- _Задание_
Продолжите текст о долге общества перед офицерами, начав сразу после его последнего предложения.
======== Исходный текст ========
Валерий Мигицко - Военные приключения. Выпуск 6
Потому есть соподчинение сегодняшнего дня, есть социальный ранг и порядок. Временный и преходящий. Но есть таинственная иерархия перед другим масштабом, ранг перед лицом тысячелетней России. Вот в этом главном измерении любой лейтенант из провинциального гарнизона выше по роли и назначению и любого министра, и любого академика.
Я уверен (и эта надежда в моем сердце), что такой министр, как Столыпин, или такой академик, как Н. И. Вавилов, согласились бы со мной. Они постигли высоты культуры и служением таинству державы. Здесь речь не о германском понимании армии, как это было в бисмарковской Пруссии, где любой профессор (и это в Германии, где так чтят ученость!) должен был сойти с тротуара и пропустить офицера. Причем профессор делал это без подобострастия и раздражения. Пусть в этом было много взаимного достоинства, но… это внешний обрядовый акт. В России все иначе. Речь о внутреннем глубоком чувстве уважения к офицерской судьбе.
Как когда-то перед священником склонялись почтительно все, так сегодня перед офицером мы обязаны молча склонить свои разгоряченные митингом и озлоблением головы. И не важно, кремлевский это генерал или офицер из глухой дальней точки…
Повторим еще раз. Перед всеми ними мы в неоплатном долгу. В 1988 году был убит один офицер. В прошлом, 1989 году убили 59 офицеров. Убили без Карабаха, Ферганы, не в Прибалтике и не в Молдавии. Убили на Руси, в своем Отечестве. Такого святотатства не знала русская земля за тысячу лет. Литургия верных посвящена и им. Память невинно убиенных должны бы все офицеры почтить минутой молчания на каждом офицерском собрании…
Кто разжег эту ненависть в обществе? Кто подстрекал речами, статьями и телепередачами к этому насилию? Кто посылал уголовников служить в армию, а потом кричал о неуставных отношениях? Кто растревожил всех матерей, нагнетая истерию вокруг армии? Но, главное, — почему ни один из руководителей ни разу за пять лет не остановил этой грязной кампании? Может, потому, что «умники» из «верхов» хотели использовать армию как козла отпущения; они вдруг поняли, что семьдесят лет в своем самодовольстве и при безнаказанности не постигали духа и назначения армии. Да и откуда им это знать, если в США все сто процентов сенаторов (все, все!) служили в армии, и каждый четвертый из них — офицер. Наши аппаратчики вдруг в смутной тревоге поняли, что партии, мафии, группы (даже династии и религии) сменяются, а армия стоит незыблемо, как скала, среди мутной волны митинговых воплей. А вдруг в такой вот — в ней главная опасность?
======== Исходные данные ========
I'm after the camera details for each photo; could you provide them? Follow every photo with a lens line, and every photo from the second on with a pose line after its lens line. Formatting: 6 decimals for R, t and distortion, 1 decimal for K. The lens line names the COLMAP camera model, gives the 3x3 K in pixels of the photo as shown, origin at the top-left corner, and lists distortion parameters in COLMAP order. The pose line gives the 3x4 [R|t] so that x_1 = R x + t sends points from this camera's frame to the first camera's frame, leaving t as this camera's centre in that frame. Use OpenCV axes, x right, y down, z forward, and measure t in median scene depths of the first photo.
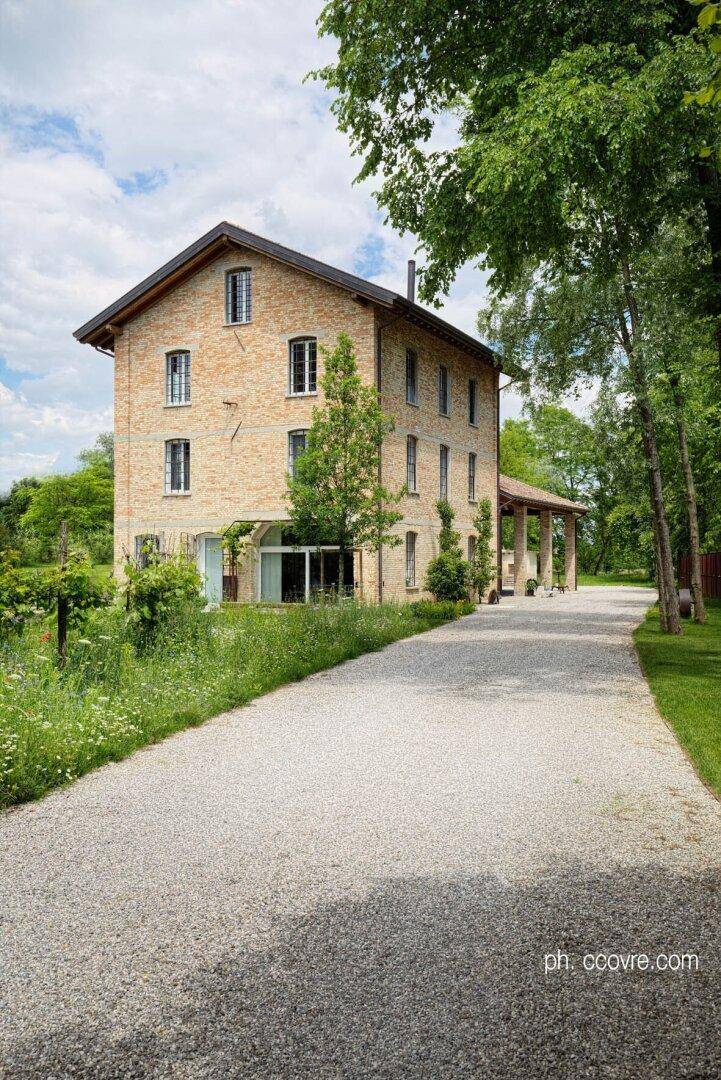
========
- _Результат_
Армия и народ — едины во веки веков, если народу не подсунут наемников-рэкетиров под видом «профессиональной» армии.
Так встреча с колонной офицеров-летчиков вдруг прояснила до дна души́, до глухих закоулков родной истории то, что теряется, по Пушкину, в «дыму столетий», высветив роль и назначение воинства в судьбе России. Только офицерский корпус — это единственное, воинское братство, которое сохранило тысячелетний дух «русского товарищества», о котором пророчествовал полковник Тарас Бульба; только оно, это священство державы, еще помогает уберечь дух братства народов страны, доводимый «сверху» до гибельного состояния.
В православный храм придут православные, в костел — католики, в кирху — лютеране, в мечеть — мусульмане, в синагогу — евреи, и только благородное офицерское собрание на Руси издревле соединяет в священном служении всех, и даже атеистов, — так высока и д е я!
В век жадного кооператорства, погони за деньгами, импортом и благами, в век безмозглого и изуверского туризма посреди разваленных святынь, в дни, когда посреди униженных церквей устраивают конкурсы несчастных красоток из разрушенных семей, в век торжества фирмачей и пошляков-бизнесменов наступают суровые времена для офицеров всех стран в Европе вне зависимости от блоков. Они — последний в мире рыцарский массив, последний на земле институт и сословие, исповедующие кодекс ч е с т и, заповеди которого перенесены в параграфы книги с древним и прекрасным русским словом — Устав.
Сколько ныне радиокриков и телевоплей о возможной гражданской войне в стране, в иных таких заклинаниях слышится бессознательный призыв к братоубийству. Русские сыты этим по горло. Никакой гражданской войны не будет, н е д о л ж н о б ы т ь. И порукой тому — спокойное достоинство наших воинов. Нашей древней и молодой надежды.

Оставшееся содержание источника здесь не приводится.